▶ [Activity]: Copy the entries below exactly; any picture among them should be left out.

-------- Records for the task --------

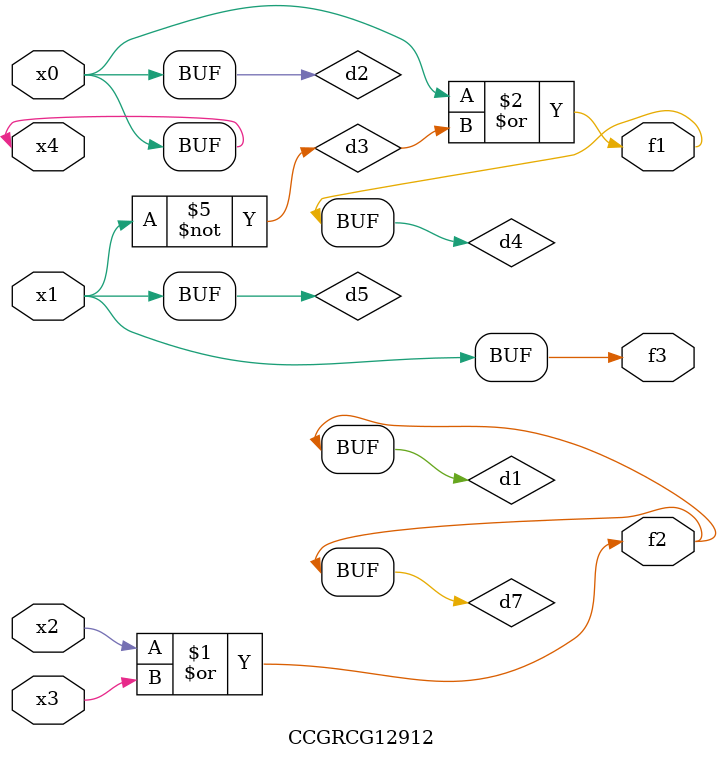
<source format=v>
module CCGRCG12912(
	input x0, x1, x2, x3, x4,
	output f1, f2, f3
);

	wire d1, d2, d3, d4, d5, d6, d7;

	or (d1, x2, x3);
	buf (d2, x0, x4);
	not (d3, x1);
	or (d4, d2, d3);
	not (d5, d3);
	nand (d6, d1, d3);
	or (d7, d1);
	assign f1 = d4;
	assign f2 = d7;
	assign f3 = d5;
endmodule

</source>
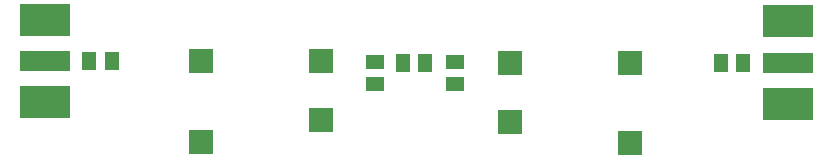
<source format=gbr>
G04 EAGLE Gerber RS-274X export*
G75*
%MOMM*%
%FSLAX34Y34*%
%LPD*%
%INSolderpaste Top*%
%IPPOS*%
%AMOC8*
5,1,8,0,0,1.08239X$1,22.5*%
G01*
%ADD10R,1.500000X1.300000*%
%ADD11R,1.300000X1.500000*%
%ADD12R,2.000000X2.000000*%
%ADD13R,4.191000X1.778000*%
%ADD14R,4.191000X2.667000*%


D10*
X312420Y70510D03*
X312420Y89510D03*
D11*
X335940Y88900D03*
X354940Y88900D03*
X70510Y90170D03*
X89510Y90170D03*
D12*
X266220Y90170D03*
X266220Y40170D03*
D10*
X379730Y70510D03*
X379730Y89510D03*
D11*
X624180Y88900D03*
X605180Y88900D03*
D12*
X426240Y88900D03*
X426240Y38900D03*
X165100Y21710D03*
X165100Y90010D03*
X528320Y20440D03*
X528320Y88740D03*
D13*
X32584Y90170D03*
D14*
X32584Y125116D03*
X32584Y55224D03*
D13*
X662106Y88900D03*
D14*
X662106Y53954D03*
X662106Y123846D03*
M02*

</source>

--------

▶ [Exercise result]:
<source format=v>
module CCGRCG12912(
	input x0, x1, x2, x3, x4,
	output f1, f2, f3
);

	wire d1, d2, d3, d4, d5, d6, d7;

	or (d1, x2, x3);
	buf (d2, x0, x4);
	not (d3, x1);
	or (d4, d2, d3);
	not (d5, d3);
	nand (d6, d1, d3);
	or (d7, d1);
	assign f1 = d4;
	assign f2 = d7;
	assign f3 = d5;
endmodule

</source>
<source format=gbr>
G04 EAGLE Gerber RS-274X export*
G75*
%MOMM*%
%FSLAX34Y34*%
%LPD*%
%INSolderpaste Top*%
%IPPOS*%
%AMOC8*
5,1,8,0,0,1.08239X$1,22.5*%
G01*
%ADD10R,1.500000X1.300000*%
%ADD11R,1.300000X1.500000*%
%ADD12R,2.000000X2.000000*%
%ADD13R,4.191000X1.778000*%
%ADD14R,4.191000X2.667000*%


D10*
X312420Y70510D03*
X312420Y89510D03*
D11*
X335940Y88900D03*
X354940Y88900D03*
X70510Y90170D03*
X89510Y90170D03*
D12*
X266220Y90170D03*
X266220Y40170D03*
D10*
X379730Y70510D03*
X379730Y89510D03*
D11*
X624180Y88900D03*
X605180Y88900D03*
D12*
X426240Y88900D03*
X426240Y38900D03*
X165100Y21710D03*
X165100Y90010D03*
X528320Y20440D03*
X528320Y88740D03*
D13*
X32584Y90170D03*
D14*
X32584Y125116D03*
X32584Y55224D03*
D13*
X662106Y88900D03*
D14*
X662106Y53954D03*
X662106Y123846D03*
M02*

</source>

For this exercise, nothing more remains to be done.